1) As the number of parameters you need to solve for grows. In our example we had two parameters (m and b). In Andrew Ng’s Machine Learning class on Coursera, he suggests that when you have more than 10,000 parameters gradient descent may be a better solution than the normal equation closed form solution. See the video here: https://www.youtube.com/watch?v=B3vseKmgi8E&feature=youtu.be&t=11m27s

2) When your system of equations is non-linear. Logistic regression (a common machine learning classification method) is an example of this.

3) When an approximate answer is “good enough”.

Thanks for the information! I knew there were nuances I was missing.

Thanks for neatly explaining the concept. One question however, where are you getting the x and y values to compute the totalError and the two new gradients in your code snippets? I can’t figure that out, please help understand.

The x and y values come from the points (e.g., the data set). The points are iterated over and each point (e.g., (x, y) pair) contributes toward the totalError and gradient values.

1) Crystal clear. I have one doubt , if the error surface is having only one local minimum(absolute minimum) , then we can set derivation equal to zero (which is nothing but solving simultaneous equations right ? The solution we get from this method will be unique , in this case we no need to worry about GD algo and number of iterations),

2) But in real time we dont know the error surface will have how many locals ( let say if we have m local minimas , all these places will have gradient value will be zeros) . In the iterative process (GD algo), when we near to any of local minima we will stop (again , to reach such any one of local minima will take many number of iterations , is that right ?)

3) As you mentioned is that always right the ‘total error in previous iteration should have lesser than current iteration (It may fluctuate , It depends on learning param ?)’

- your post is too good

Hi Naresh,

Question 1 – Yes, that is correct. We could solve directly for it (as we have two equations, two unknowns, etc.).

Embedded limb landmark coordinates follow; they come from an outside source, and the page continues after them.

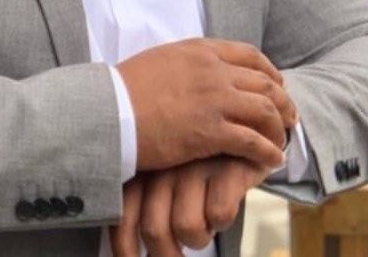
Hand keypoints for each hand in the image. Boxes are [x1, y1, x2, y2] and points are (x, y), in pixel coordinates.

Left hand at [110, 158, 270, 256]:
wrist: (244, 124)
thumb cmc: (197, 161)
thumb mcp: (164, 175)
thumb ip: (146, 206)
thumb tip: (136, 251)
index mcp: (144, 169)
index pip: (123, 218)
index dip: (125, 250)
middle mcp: (165, 165)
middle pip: (155, 231)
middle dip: (168, 255)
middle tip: (178, 255)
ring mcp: (196, 165)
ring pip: (188, 228)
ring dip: (201, 237)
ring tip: (206, 221)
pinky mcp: (228, 166)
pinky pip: (219, 215)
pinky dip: (223, 220)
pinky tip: (224, 202)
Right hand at [116, 38, 296, 170]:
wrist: (109, 110)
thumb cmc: (126, 88)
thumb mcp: (162, 59)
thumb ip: (188, 62)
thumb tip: (198, 70)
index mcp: (200, 50)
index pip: (250, 55)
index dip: (270, 72)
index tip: (276, 85)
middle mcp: (213, 70)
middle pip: (264, 83)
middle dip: (282, 101)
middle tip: (288, 116)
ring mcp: (214, 100)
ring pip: (265, 110)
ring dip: (279, 126)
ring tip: (282, 140)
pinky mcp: (211, 131)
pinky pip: (253, 141)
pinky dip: (268, 151)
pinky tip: (272, 159)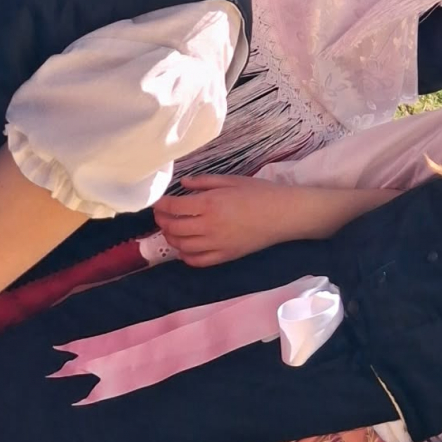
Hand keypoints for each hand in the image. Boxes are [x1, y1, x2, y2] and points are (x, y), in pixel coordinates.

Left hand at [154, 174, 293, 264]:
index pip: (174, 207)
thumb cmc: (259, 193)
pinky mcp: (225, 256)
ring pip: (182, 246)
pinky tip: (184, 248)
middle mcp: (209, 226)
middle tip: (161, 215)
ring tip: (170, 230)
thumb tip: (183, 184)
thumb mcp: (231, 180)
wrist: (283, 214)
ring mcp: (216, 244)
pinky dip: (185, 256)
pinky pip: (197, 261)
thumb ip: (204, 182)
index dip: (161, 205)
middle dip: (162, 221)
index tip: (158, 202)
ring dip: (171, 238)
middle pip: (174, 228)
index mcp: (210, 204)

I chose a simple example to explain the gradient descent idea/concept. However, you could have a problem where you can’t solve for it directly or the cost of doing so is high (see my reply above to Ji-A).

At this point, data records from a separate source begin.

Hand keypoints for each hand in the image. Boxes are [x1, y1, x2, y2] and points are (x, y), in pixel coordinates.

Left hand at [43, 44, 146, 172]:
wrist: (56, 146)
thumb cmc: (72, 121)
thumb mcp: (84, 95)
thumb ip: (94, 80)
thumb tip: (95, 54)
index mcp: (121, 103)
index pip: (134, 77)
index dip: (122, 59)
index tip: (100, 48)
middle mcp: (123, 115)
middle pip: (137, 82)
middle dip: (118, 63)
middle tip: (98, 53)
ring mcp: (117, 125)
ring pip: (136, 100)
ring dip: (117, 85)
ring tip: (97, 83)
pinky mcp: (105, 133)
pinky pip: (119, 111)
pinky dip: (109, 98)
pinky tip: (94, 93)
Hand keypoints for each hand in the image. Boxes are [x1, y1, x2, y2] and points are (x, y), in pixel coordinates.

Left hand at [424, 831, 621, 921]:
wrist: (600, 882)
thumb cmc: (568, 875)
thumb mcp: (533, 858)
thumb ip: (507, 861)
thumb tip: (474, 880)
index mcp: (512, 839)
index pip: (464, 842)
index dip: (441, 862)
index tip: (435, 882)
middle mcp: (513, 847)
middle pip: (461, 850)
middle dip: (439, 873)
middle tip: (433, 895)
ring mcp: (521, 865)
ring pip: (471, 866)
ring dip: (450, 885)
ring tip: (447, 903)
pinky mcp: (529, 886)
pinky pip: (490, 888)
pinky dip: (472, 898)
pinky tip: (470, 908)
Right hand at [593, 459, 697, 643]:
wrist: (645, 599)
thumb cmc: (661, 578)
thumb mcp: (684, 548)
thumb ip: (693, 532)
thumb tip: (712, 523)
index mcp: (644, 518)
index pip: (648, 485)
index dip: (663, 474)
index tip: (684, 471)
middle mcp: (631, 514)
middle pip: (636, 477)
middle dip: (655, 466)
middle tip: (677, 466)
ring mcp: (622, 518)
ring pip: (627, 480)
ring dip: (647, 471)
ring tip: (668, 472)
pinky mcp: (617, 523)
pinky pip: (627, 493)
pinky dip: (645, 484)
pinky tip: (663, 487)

Question 2 – Yes, that is also correct. It’s possible to get suck in local minima. Typically you can use a stochastic approach to mitigate this where you run many searches from many initial states and choose the best result amongst all of them.

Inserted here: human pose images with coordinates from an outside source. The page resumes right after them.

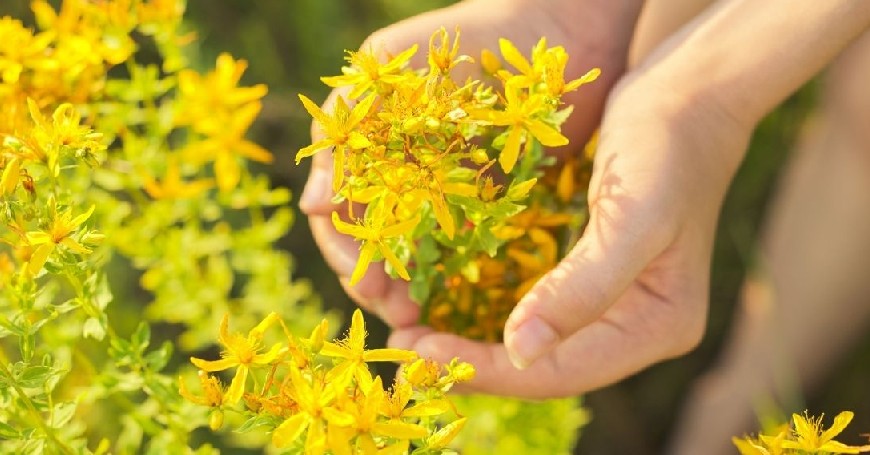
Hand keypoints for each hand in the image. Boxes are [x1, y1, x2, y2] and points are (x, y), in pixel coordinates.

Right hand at [299, 0, 643, 326]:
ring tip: (422, 315)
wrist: (557, 28)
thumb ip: (344, 124)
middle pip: (377, 244)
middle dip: (378, 280)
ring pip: (417, 255)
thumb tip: (311, 207)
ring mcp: (447, 193)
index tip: (367, 283)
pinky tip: (458, 297)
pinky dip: (457, 276)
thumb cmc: (464, 39)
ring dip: (412, 288)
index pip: (341, 215)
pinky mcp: (494, 202)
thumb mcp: (388, 67)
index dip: (348, 253)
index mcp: (371, 150)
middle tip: (398, 312)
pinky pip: (468, 248)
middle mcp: (403, 176)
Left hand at [390, 74, 750, 397]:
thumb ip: (581, 289)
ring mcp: (613, 302)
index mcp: (658, 326)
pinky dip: (486, 308)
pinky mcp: (589, 274)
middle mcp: (635, 326)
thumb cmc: (665, 147)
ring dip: (472, 342)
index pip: (562, 372)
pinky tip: (442, 299)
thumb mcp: (631, 217)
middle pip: (545, 366)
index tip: (421, 354)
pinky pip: (532, 305)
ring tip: (412, 333)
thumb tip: (519, 353)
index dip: (489, 371)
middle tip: (404, 350)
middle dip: (473, 363)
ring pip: (533, 342)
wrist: (688, 91)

Question 3 – In general, the error should always monotonically decrease (if you are truly moving downhill in the direction of the negative gradient). However, depending on your parameter selection (e.g., learning rate, etc.) it is possible to diverge.

Hope that helps.

Also want to understand how the differentiation is always arriving at a descent.

Vinsent, gradient descent is able to always move downhill because it uses calculus to compute the slope of the error surface at each iteration.

It’s nice article but I have question to choose m value what should be ideal m value I am working similar Algorithm but not able to solve it.

In my example above m was a parameter (the line’s slope) that we are trying to solve for. So we choose a random initial m value and gradient descent updates it each iteration with a slightly better value until it arrives at the best value (or get’s stuck in a local minimum).

Just pasting my question here : http://stackoverflow.com/questions/26314066/intersection-of-curve-and-find-x-y-point-using-x-and-y-data-point

Thanks, I appreciate your help.

hi, i tried to use the code in your post but however find it not converging somehow. do you know why?

http://nbviewer.ipython.org/github/tikazyq/stuff/blob/master/grad_descent.ipynb

Try using a smaller learning rate. I ran your code with a learning rate of 0.0001 and it seemed to be converging.

Fantastic article!

Very well crafted.

Thank you.

Hi, thanks for the article.

Do you, by any chance, have the original points to test the methods.

Thanks

Very clear example! Could you tell what kind of data structure the ‘points’ variable is? I can’t figure it out. Looks like an array of Point classes, since you use the [] notation to access a point and the dot notation to access x and y of a point.

Points is a list of Point objects (e.g., a class with an x and y property).

Is there somewhere that we can see the whole code example? The snippets are helpful but not entirely sufficient.

Thanks!

Thanks for the comment. I will work to put together a more complete code example and share it.

I have put together an example here: https://github.com/mattnedrich/GradientDescentExample

Nicely explained!! Enjoyed the post.Thanks